Text extract:
──────────────────────────────

In the previous sub-section, we depicted the model fits using the global similarity predictions from each of the models. To assess how well the models are performing in a way that circumvents the circularity problem, we used an independent standard from each of the selected models and classified each of the lures by their maximum similarity to the study list items. Specifically, we calculated the Levenshtein distance between the probe word and each of the studied words and selected the lowest distance as our measure of lure similarity. We defined words with Levenshtein distances of 1 (e.g., "dog" vs. "dogs"), 2 (e.g., "cargo" vs. "large"), 3 (e.g., "noodle" vs "nude"), or 4 or greater (e.g., "spider" vs. "shoe") as high, medium, low, and very low similarity, respectively. An alternative measure to the Levenshtein distance is the Damerau distance, which treats transpositions between adjacent letters as a single transformation (e.g., "trail" vs. "trial") while this would count as a distance of 2 according to the Levenshtein metric. However, we discovered in the process of analyzing these datasets that transposition pairs of words are quite rare in language and did not occur in any of our datasets, so there were no differences between the Levenshtein and Damerau distances.

In addition, as we previously mentioned, studies investigating priming effects in the lexical decision task have found evidence for the importance of the exterior letters of the words. To our knowledge, it has not been investigated in recognition memory as to whether exterior letters are more critical in orthographically similar lures. For this reason, in the high similarity lures, we investigated whether the missing letter was a start letter, an interior letter, or an end letter. Because high similarity lures were relatively rare in our datasets (ranging between 1 and 3% of all trials), the results are somewhat noisy for this comparison, but consistent enough across datasets to reveal a pattern.

──────────────────────────────

Records from a data collection:
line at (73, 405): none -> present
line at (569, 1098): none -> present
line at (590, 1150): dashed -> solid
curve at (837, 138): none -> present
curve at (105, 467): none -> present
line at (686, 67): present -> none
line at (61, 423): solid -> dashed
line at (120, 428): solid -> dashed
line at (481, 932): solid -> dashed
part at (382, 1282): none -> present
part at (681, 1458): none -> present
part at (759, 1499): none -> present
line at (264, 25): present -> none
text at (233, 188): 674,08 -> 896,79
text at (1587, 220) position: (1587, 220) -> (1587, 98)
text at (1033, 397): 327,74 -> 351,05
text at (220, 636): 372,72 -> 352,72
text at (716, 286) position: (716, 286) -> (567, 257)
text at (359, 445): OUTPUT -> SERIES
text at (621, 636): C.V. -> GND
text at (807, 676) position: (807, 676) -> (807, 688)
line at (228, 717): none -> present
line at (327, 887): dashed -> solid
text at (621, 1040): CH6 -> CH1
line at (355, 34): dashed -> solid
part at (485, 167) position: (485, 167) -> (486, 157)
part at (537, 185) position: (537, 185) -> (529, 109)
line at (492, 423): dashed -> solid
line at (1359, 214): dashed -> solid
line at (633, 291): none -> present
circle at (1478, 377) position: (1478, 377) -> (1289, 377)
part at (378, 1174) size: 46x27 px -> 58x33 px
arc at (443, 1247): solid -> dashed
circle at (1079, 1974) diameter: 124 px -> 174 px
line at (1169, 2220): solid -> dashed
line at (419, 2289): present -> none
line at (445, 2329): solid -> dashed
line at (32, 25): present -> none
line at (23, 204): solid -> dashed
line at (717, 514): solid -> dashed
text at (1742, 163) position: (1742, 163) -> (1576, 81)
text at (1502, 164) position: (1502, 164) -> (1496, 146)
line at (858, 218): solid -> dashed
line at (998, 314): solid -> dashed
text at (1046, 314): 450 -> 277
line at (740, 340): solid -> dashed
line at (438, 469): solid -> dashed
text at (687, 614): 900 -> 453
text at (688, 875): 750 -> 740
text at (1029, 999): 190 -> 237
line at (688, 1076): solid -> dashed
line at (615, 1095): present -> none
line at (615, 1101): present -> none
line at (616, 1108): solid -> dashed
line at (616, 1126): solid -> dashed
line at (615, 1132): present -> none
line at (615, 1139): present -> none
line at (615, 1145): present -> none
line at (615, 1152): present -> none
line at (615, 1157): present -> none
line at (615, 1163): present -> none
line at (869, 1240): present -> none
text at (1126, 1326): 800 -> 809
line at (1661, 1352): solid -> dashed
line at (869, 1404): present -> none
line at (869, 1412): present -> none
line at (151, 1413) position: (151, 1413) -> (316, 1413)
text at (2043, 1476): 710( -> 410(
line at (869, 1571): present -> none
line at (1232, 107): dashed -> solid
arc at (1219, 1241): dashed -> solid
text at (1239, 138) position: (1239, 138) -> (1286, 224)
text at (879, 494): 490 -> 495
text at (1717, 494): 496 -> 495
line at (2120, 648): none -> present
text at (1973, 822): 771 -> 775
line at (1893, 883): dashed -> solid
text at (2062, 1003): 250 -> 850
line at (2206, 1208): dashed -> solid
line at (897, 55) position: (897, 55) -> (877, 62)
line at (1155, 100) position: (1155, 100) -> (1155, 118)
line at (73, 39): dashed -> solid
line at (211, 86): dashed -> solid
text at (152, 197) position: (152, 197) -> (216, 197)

──────────────────────────────

Given instruction: Decide whether each statement agrees with the text on lure similarity, answering yes or no and quoting the deciding words. (a) The highest Levenshtein distance between the probe word and the studied words served as the measure of lure similarity. (b) Transposition pairs of words occurred in none of the datasets. (c) High similarity lures made up more than 10% of all trials.

Complete output:
(a) No: "selected the lowest distance as our measure of lure similarity"
(b) Yes: "did not occur in any of our datasets"
(c) No: "ranging between 1 and 3% of all trials"